Kamerbrief studiefinanciering

Vrijdag 18 januari heeft minister Bussemaker haar voorlopige plannen aangaande de studiefinanciering gepubliceerd. De basisbeurs voor w.o.- en hbo-studenten wordt per 1/9/2014 afgeschaft en de OV-kaart wordt per 1/1/2016 vervangen door een kortingskaart. Voor zittende studenten komt er een overgangsregeling. En kinderen van minvermogende ouders kunnen, binnen een gelimiteerde studieduur, aanspraak maken op een tegemoet­koming in hun maandelijkse lasten (deze ‘aanvullende beurs’ bedraagt momenteel maximaal 252 euro per maand).
Het collegegeld, de overige studiekosten en de kosten van levensonderhoud bedragen voor een uitwonende student al gauw 13.000 euro per studiejaar. Om die kosten te dekken, kunnen studenten een rentedragende lening bij de overheid sluiten, die in principe uiterlijk 17 jaar na afstuderen moet zijn afgelost. De verschuldigde rente is variabel doch lager dan bijvoorbeeld de hypotheekrente. De annuïteiten voor het aflossen van de lening worden naar draagkracht begrensd en de eventuele restschuld wordt kwijtgescholden. Eerdere bezuinigingsplannen om de restschuld pas na 20 of 25 jaar kwijt te schelden, zijn dus van de baan.
In de kamerbrief wordt uitdrukkelijk gesteld dat studenten niet verplicht worden hun studie met een lening te financieren. Niet alleen wordt van ouders verwacht dat ze (afhankelijk van hun draagkracht) in de jaarlijkse lasten bijdragen, maar ook meent de minister dat studenten hun jaarlijkse lasten naar eigen inzicht met inkomsten uit een parttime baan mogen dekken (pp. 5, 11). In dat licht is het verwonderlijk dat de minister geen woord vuilmaakt aan het creëren van studiefaciliteiten voor deeltijd­studenten (bv. aangepaste BSA-normen in de propedeuse, ruimhartige regeling van de geldigheidsduur van behaalde studie­punten, of speciale deeltijdprogramma’s).

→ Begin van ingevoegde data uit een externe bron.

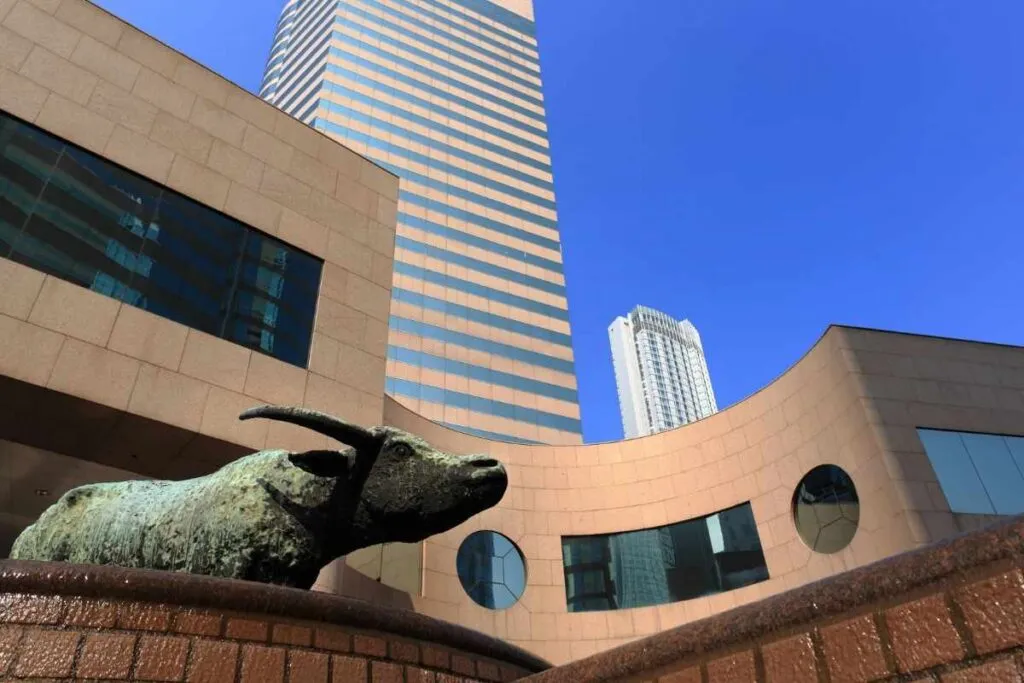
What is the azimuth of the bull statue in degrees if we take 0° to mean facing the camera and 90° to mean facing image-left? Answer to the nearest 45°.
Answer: approximately 270°
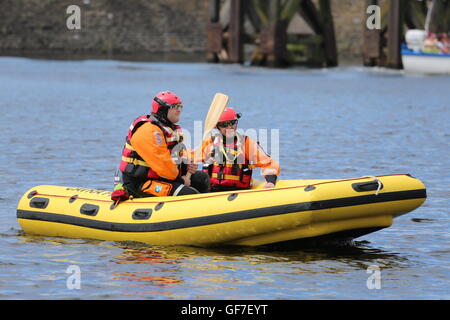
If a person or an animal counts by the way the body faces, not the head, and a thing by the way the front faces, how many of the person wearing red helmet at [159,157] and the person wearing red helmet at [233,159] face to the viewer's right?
1

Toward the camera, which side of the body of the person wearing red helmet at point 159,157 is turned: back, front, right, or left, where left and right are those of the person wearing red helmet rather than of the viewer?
right

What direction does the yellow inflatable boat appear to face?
to the viewer's right

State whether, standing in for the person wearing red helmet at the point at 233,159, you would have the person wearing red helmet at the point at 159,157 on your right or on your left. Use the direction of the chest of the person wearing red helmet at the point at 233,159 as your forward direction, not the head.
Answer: on your right

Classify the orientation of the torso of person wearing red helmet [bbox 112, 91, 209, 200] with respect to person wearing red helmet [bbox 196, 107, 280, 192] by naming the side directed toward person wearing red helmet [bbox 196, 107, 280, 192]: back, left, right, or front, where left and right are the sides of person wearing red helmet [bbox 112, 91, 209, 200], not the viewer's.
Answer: front
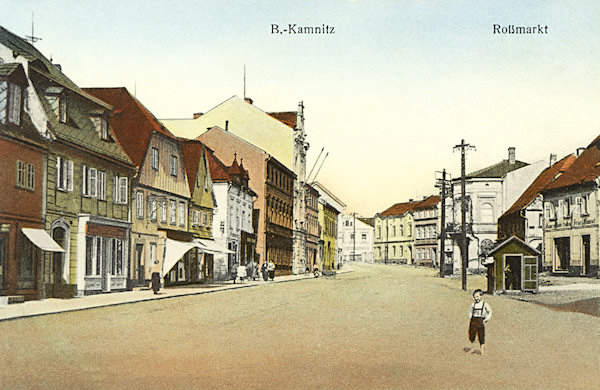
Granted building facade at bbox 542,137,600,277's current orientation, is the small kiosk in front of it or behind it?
in front

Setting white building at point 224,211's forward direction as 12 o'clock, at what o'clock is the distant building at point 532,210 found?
The distant building is roughly at 11 o'clock from the white building.

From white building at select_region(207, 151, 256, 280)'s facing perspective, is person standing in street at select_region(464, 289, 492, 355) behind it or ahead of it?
ahead

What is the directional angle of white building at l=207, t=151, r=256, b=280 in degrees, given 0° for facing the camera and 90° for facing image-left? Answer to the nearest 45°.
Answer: approximately 315°

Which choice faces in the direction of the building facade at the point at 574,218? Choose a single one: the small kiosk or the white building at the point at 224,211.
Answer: the white building

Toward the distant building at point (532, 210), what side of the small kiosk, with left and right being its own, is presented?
back

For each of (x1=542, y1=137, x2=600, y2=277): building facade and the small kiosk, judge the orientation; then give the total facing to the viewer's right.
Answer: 0

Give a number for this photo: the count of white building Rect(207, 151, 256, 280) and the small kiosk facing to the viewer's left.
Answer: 0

Verder is het opmerkelijk dat de minister de hoogte van het wettelijk collegegeld niet ter discussie stelt. Momenteel betalen studenten uit hoofde van het profijtbeginsel 1771 euro per verblijfsjaar, en dat wordt elk jaar verhoogd (met het inflatie­percentage plus 22 euro). Daarmee behoort het Nederlandse tarief tot de top-twee van Europa. Dat kon altijd worden gerecht­vaardigd met het argument dat daar, nog afgezien van de OV-kaart, een substantiële basisbeurs tegenover stond (1.150 euro voor thuis- en 3.200 euro voor uitwonende studenten). Maar nu deze compensatie wegvalt, dreigt het collegegeld een excessieve heffing te worden die zijn doel voorbijschiet.

2 reacties op “Kamerbrief studiefinanciering”

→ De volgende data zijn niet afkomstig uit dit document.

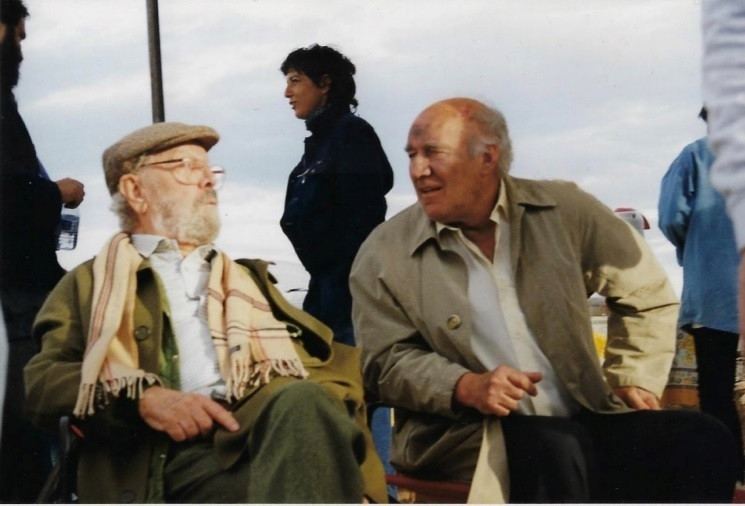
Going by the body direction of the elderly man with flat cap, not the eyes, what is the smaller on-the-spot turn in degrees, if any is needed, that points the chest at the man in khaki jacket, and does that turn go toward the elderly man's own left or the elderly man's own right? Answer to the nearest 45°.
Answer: approximately 45° to the elderly man's own left

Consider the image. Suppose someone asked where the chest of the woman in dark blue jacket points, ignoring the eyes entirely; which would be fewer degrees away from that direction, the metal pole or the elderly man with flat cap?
the metal pole

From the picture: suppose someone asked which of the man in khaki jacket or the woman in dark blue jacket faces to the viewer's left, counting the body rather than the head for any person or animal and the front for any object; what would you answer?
the woman in dark blue jacket

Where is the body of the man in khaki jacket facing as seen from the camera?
toward the camera

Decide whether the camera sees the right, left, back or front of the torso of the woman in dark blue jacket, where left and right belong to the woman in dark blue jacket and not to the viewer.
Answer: left

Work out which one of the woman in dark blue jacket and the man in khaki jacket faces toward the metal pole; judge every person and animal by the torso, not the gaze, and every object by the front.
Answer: the woman in dark blue jacket

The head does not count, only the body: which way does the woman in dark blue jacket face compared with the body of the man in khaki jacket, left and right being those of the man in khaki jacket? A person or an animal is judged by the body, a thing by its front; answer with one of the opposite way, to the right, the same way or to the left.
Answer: to the right

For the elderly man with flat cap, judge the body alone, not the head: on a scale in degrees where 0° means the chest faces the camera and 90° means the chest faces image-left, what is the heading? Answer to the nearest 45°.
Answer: approximately 315°

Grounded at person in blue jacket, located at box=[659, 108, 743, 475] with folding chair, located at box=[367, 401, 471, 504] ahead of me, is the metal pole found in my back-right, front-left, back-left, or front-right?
front-right

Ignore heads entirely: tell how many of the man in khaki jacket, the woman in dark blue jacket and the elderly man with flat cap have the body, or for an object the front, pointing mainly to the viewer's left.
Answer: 1

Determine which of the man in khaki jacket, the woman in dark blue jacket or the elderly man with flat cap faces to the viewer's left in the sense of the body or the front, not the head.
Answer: the woman in dark blue jacket

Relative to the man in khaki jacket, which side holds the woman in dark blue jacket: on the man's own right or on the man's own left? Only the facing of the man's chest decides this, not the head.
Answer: on the man's own right

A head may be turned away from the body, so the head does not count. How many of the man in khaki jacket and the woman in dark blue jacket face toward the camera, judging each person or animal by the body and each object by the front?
1

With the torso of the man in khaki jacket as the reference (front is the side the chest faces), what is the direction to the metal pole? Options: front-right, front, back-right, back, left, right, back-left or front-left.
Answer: right

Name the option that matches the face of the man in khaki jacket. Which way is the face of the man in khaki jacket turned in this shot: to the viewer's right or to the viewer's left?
to the viewer's left

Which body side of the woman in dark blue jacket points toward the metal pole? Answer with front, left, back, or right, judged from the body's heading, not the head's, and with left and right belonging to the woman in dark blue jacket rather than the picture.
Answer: front
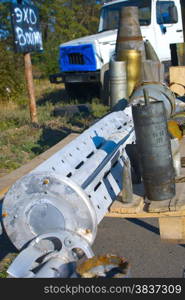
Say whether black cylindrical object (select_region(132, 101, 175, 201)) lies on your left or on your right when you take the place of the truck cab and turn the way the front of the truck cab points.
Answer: on your left

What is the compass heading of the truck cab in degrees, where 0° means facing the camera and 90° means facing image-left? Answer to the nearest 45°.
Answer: approximately 45°
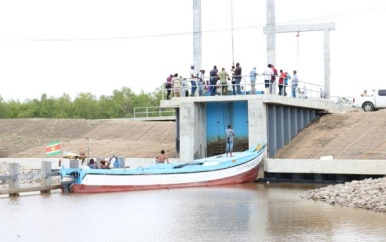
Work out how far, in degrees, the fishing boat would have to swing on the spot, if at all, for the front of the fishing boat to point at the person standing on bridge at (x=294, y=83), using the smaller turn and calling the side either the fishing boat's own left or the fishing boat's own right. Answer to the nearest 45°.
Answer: approximately 45° to the fishing boat's own left

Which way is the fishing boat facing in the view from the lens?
facing to the right of the viewer

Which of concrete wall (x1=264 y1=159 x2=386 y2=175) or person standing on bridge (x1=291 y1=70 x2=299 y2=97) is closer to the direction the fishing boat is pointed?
the concrete wall

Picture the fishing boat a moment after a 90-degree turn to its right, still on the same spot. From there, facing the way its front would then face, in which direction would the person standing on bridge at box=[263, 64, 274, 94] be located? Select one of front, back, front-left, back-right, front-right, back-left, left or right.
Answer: back-left

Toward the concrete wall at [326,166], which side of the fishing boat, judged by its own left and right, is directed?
front

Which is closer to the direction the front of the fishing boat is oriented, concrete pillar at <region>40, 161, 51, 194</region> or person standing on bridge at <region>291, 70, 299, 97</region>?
the person standing on bridge

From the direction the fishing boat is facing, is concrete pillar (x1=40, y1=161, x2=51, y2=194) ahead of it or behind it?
behind

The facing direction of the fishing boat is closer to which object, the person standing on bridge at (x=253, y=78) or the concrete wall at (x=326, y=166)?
the concrete wall

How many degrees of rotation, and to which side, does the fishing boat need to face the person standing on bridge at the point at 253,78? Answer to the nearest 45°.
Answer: approximately 45° to its left

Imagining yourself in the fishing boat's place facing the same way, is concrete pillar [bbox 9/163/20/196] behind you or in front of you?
behind

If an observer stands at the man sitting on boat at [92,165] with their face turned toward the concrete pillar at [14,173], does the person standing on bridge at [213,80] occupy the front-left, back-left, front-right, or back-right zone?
back-right

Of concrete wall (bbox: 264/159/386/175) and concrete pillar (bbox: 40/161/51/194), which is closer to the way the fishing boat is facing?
the concrete wall

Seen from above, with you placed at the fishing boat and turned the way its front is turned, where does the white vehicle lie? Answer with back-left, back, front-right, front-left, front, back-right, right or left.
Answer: front-left
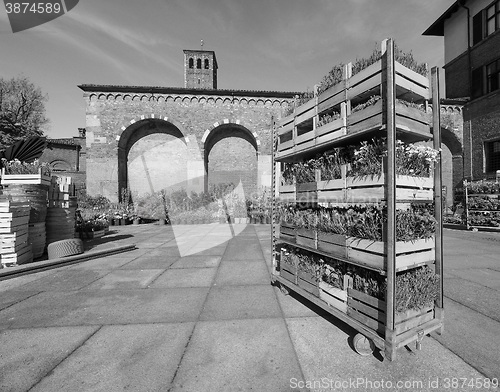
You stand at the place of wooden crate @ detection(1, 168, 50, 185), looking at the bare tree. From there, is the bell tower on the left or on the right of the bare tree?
right

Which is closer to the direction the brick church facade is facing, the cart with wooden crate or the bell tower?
the cart with wooden crate

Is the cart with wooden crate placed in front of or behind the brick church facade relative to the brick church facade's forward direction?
in front

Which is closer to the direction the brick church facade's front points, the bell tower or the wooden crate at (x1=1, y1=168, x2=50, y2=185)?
the wooden crate

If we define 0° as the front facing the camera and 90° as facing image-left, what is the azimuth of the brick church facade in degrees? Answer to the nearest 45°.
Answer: approximately 0°

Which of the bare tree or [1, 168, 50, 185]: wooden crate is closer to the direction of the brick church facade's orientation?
the wooden crate

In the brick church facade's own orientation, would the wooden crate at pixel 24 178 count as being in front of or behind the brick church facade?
in front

  1. Voor medische studenten is ook een pijnpunt gelegen in het ontbreken van een stagevergoeding. Als de basisbeurs en de OV-kaart wordt afgeschaft willen ze in het kader van hun masteropleiding een stagevergoeding voor hun coschappen, aangezien ze in die perioden geen tijd hebben voor betaalde baantjes. Ook wordt gepleit voor een reiskostenvergoeding voor hun coschappen bij geaffilieerde ziekenhuizen.